Huh.... I've never heard of this Matthew Good chap before today.  Is he supposed to be someone famous for something?  I'm guessing here that the gentleman is aware of his lack of fame and is throwing a little tantrum to attract attention.  Just like my dogs sometimes do when they feel ignored.  :


----------



## Trinity (7 Jul 2007)

Someone should invite him here to debate.

Most likely he'll shy away from the challenge!!!


----------



## Edward Campbell (7 Jul 2007)

Trinity said:
			
		

> Someone should invite him here to debate.
> 
> Most likely he'll shy away from the challenge!!!



Why would we invite him here?  He's hardly the sort of person for whom Mike designed Army.ca.  He's an apparently minor league celebrity with a loony-left political agenda; if we 'invite' or 'challenge' him then why not Judy Rebick or Maude Barlow or any of those oxygen thieves?

Leave him be in his own private la-la land.


----------



## Flip (7 Jul 2007)

> Leave him be in his own private la-la land.



Right .........

.............We'll attack and conquer him there! ;D


----------



## Remius (7 Jul 2007)

Flip said:
			
		

> Right .........
> 
> .............We'll attack and conquer him there! ;D



So we don't have to do it here! ;D

I've already started...


----------



## MikeM (7 Jul 2007)

Should at least give the moderator of that board something to do by all of us posting there.


----------



## Ex-Dragoon (7 Jul 2007)

= = = =

WRITTEN REQUEST 1 -
Answer these questions about the forum thread:
(a) Who wrote "Someone should invite him here to debate."?
(b) Which two people does Edward Campbell name as other possible invitees?
(c) Who proposed giving the moderator of that board something to do?

Dataset rows -
= = = =

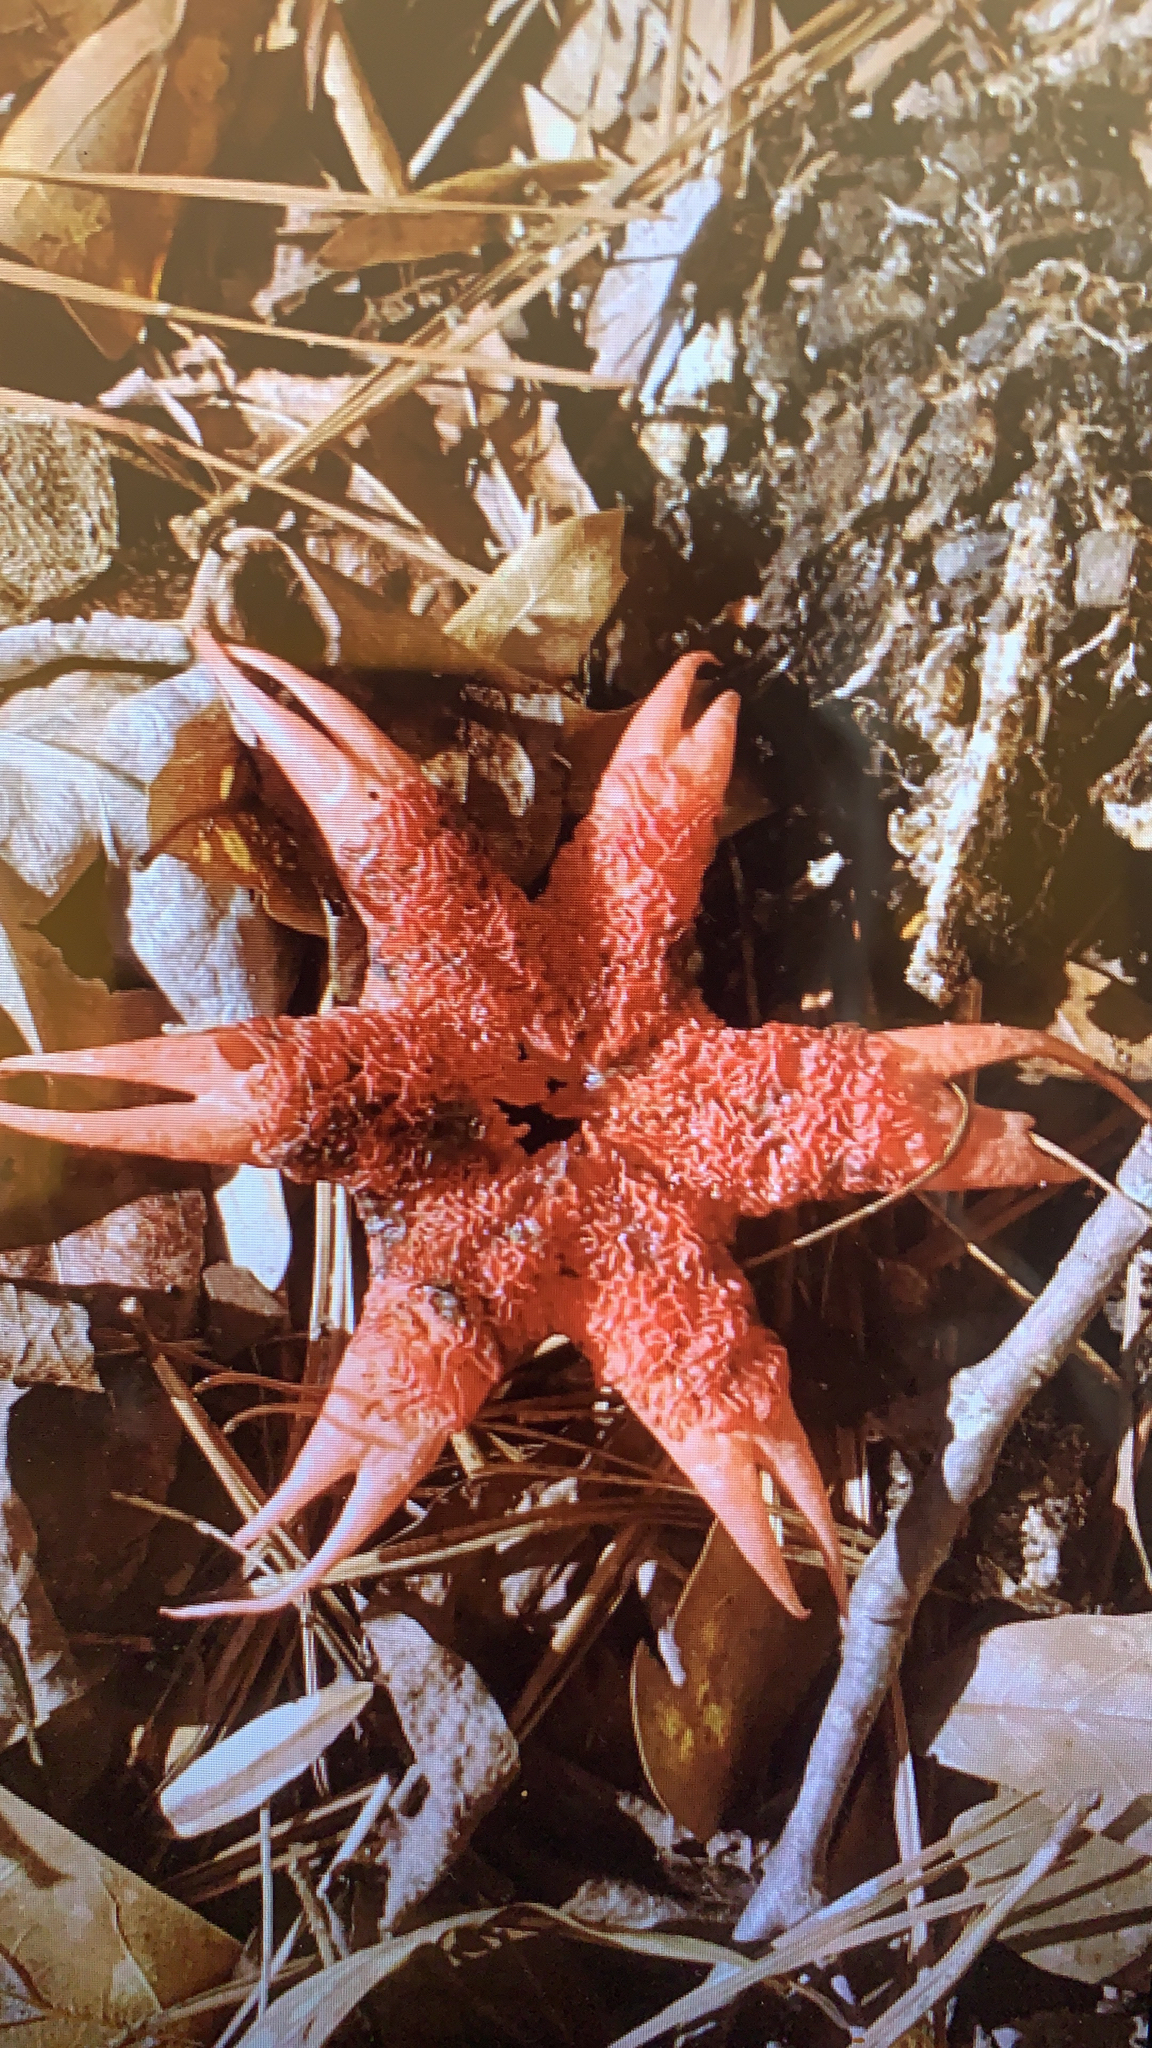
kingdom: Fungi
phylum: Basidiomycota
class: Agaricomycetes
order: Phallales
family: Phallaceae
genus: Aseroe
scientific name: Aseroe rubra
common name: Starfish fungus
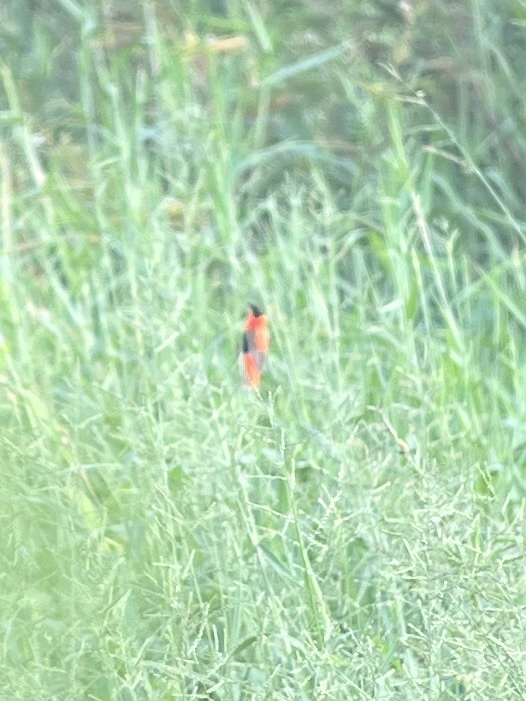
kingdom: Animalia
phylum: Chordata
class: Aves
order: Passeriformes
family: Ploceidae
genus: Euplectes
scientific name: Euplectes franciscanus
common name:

= = = =

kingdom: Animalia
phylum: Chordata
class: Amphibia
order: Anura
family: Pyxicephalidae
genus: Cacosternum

= = = =

WRITTEN REQUEST 2 - Repeat the stretch of the listing from the line containing "kingdom: Fungi" through the line containing "genus: Euplectes", leaving out the pictures.

FINISHED ANSWER 1 -
(a) Trinity
(b) Judy Rebick and Maude Barlow
(c) MikeM

FINISHED ANSWER 2 -
kingdom: Fungi
phylum: Basidiomycota
class: Agaricomycetes
order: Phallales
family: Phallaceae
genus: Aseroe
scientific name: Aseroe rubra
common name: Starfish fungus
kingdom: Animalia
phylum: Chordata
class: Aves
order: Passeriformes
family: Ploceidae
genus: Euplectes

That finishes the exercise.